| RECORDS TO PROCESS |
** BEGIN **

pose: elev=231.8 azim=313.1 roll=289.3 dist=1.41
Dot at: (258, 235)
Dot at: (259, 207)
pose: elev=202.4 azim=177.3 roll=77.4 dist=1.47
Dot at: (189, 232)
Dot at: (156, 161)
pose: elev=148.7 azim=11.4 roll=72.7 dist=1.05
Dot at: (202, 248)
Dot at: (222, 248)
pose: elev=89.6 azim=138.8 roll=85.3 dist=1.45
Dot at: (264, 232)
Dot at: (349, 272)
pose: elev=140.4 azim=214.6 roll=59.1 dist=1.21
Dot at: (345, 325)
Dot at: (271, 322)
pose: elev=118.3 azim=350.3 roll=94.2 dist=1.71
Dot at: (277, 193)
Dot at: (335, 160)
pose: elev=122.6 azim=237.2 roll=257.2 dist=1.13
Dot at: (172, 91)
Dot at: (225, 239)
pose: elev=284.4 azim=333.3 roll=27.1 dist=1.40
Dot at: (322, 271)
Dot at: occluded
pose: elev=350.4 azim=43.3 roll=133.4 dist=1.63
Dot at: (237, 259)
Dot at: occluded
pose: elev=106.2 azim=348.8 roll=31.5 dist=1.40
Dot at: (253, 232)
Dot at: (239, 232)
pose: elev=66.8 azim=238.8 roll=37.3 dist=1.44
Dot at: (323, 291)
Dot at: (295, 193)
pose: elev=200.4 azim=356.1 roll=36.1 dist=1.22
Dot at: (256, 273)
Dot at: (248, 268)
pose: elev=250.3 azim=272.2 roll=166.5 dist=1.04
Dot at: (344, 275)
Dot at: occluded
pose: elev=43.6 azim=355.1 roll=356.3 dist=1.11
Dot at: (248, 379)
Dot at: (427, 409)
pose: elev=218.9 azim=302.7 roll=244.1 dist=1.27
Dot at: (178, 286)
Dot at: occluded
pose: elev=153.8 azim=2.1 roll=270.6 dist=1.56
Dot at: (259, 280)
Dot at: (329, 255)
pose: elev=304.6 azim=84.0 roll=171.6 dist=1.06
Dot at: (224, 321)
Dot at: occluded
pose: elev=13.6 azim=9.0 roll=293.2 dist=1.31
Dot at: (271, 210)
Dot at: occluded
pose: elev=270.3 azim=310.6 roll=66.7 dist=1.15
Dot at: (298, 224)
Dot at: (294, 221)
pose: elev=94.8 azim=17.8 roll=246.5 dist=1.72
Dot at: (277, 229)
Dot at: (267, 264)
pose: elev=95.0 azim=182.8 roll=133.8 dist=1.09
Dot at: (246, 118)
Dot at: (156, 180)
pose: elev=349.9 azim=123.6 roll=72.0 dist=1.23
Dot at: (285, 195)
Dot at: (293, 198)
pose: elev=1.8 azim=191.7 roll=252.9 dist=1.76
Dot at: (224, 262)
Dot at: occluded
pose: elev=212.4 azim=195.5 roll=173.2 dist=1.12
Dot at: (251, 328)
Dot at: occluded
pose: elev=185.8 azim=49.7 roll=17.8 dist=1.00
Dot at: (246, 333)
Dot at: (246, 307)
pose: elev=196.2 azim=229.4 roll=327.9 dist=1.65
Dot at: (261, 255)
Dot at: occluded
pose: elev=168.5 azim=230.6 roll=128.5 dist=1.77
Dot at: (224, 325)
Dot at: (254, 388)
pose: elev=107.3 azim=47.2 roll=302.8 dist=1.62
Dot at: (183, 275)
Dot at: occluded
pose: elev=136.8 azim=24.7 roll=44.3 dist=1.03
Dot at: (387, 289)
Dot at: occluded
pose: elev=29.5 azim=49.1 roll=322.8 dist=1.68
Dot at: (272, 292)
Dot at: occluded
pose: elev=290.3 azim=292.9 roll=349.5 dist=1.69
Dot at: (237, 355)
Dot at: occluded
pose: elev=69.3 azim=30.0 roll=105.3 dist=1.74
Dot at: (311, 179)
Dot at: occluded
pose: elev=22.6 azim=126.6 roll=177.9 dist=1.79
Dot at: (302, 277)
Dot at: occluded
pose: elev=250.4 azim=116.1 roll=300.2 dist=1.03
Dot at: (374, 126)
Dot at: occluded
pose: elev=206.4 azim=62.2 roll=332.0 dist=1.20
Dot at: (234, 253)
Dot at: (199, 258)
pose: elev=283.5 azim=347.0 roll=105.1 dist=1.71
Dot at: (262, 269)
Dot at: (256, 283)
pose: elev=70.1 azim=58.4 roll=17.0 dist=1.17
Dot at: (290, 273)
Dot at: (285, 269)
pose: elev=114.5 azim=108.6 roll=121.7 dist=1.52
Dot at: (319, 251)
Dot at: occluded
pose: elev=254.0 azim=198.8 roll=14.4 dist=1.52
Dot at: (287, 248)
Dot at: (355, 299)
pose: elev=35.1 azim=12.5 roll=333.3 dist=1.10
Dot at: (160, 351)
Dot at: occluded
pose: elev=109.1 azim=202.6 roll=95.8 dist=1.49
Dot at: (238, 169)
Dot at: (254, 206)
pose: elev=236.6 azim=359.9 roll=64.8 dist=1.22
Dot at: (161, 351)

** END **

| GOAL OF THE EXERCISE |
Copy out the material without any changes, from its first line down to and including the line that contains "Dot at: (267, 264)".

| WRITTEN RESPONSE |
pose: elev=231.8 azim=313.1 roll=289.3 dist=1.41
Dot at: (258, 235)
Dot at: (259, 207)
pose: elev=202.4 azim=177.3 roll=77.4 dist=1.47
Dot at: (189, 232)
Dot at: (156, 161)
pose: elev=148.7 azim=11.4 roll=72.7 dist=1.05
Dot at: (202, 248)
Dot at: (222, 248)
pose: elev=89.6 azim=138.8 roll=85.3 dist=1.45
Dot at: (264, 232)
Dot at: (349, 272)
pose: elev=140.4 azim=214.6 roll=59.1 dist=1.21
Dot at: (345, 325)
Dot at: (271, 322)
pose: elev=118.3 azim=350.3 roll=94.2 dist=1.71
Dot at: (277, 193)
Dot at: (335, 160)
pose: elev=122.6 azim=237.2 roll=257.2 dist=1.13
Dot at: (172, 91)
Dot at: (225, 239)
pose: elev=284.4 azim=333.3 roll=27.1 dist=1.40
Dot at: (322, 271)
Dot at: occluded
pose: elev=350.4 azim=43.3 roll=133.4 dist=1.63
Dot at: (237, 259)
Dot at: occluded
pose: elev=106.2 azim=348.8 roll=31.5 dist=1.40
Dot at: (253, 232)
Dot at: (239, 232)
pose: elev=66.8 azim=238.8 roll=37.3 dist=1.44
Dot at: (323, 291)
Dot at: (295, 193)
pose: elev=200.4 azim=356.1 roll=36.1 dist=1.22
Dot at: (256, 273)
Dot at: (248, 268)
pose: elev=250.3 azim=272.2 roll=166.5 dist=1.04
Dot at: (344, 275)
Dot at: occluded
pose: elev=43.6 azim=355.1 roll=356.3 dist=1.11
Dot at: (248, 379)
Dot at: (427, 409)
pose: elev=218.9 azim=302.7 roll=244.1 dist=1.27
Dot at: (178, 286)
Dot at: occluded
pose: elev=153.8 azim=2.1 roll=270.6 dist=1.56
Dot at: (259, 280)
Dot at: (329, 255)
pose: elev=304.6 azim=84.0 roll=171.6 dist=1.06
Dot at: (224, 321)
Dot at: occluded
pose: elev=13.6 azim=9.0 roll=293.2 dist=1.31
Dot at: (271, 210)
Dot at: occluded
pose: elev=270.3 azim=310.6 roll=66.7 dist=1.15
Dot at: (298, 224)
Dot at: (294, 221)
pose: elev=94.8 azim=17.8 roll=246.5 dist=1.72
Dot at: (277, 229)
Dot at: (267, 264)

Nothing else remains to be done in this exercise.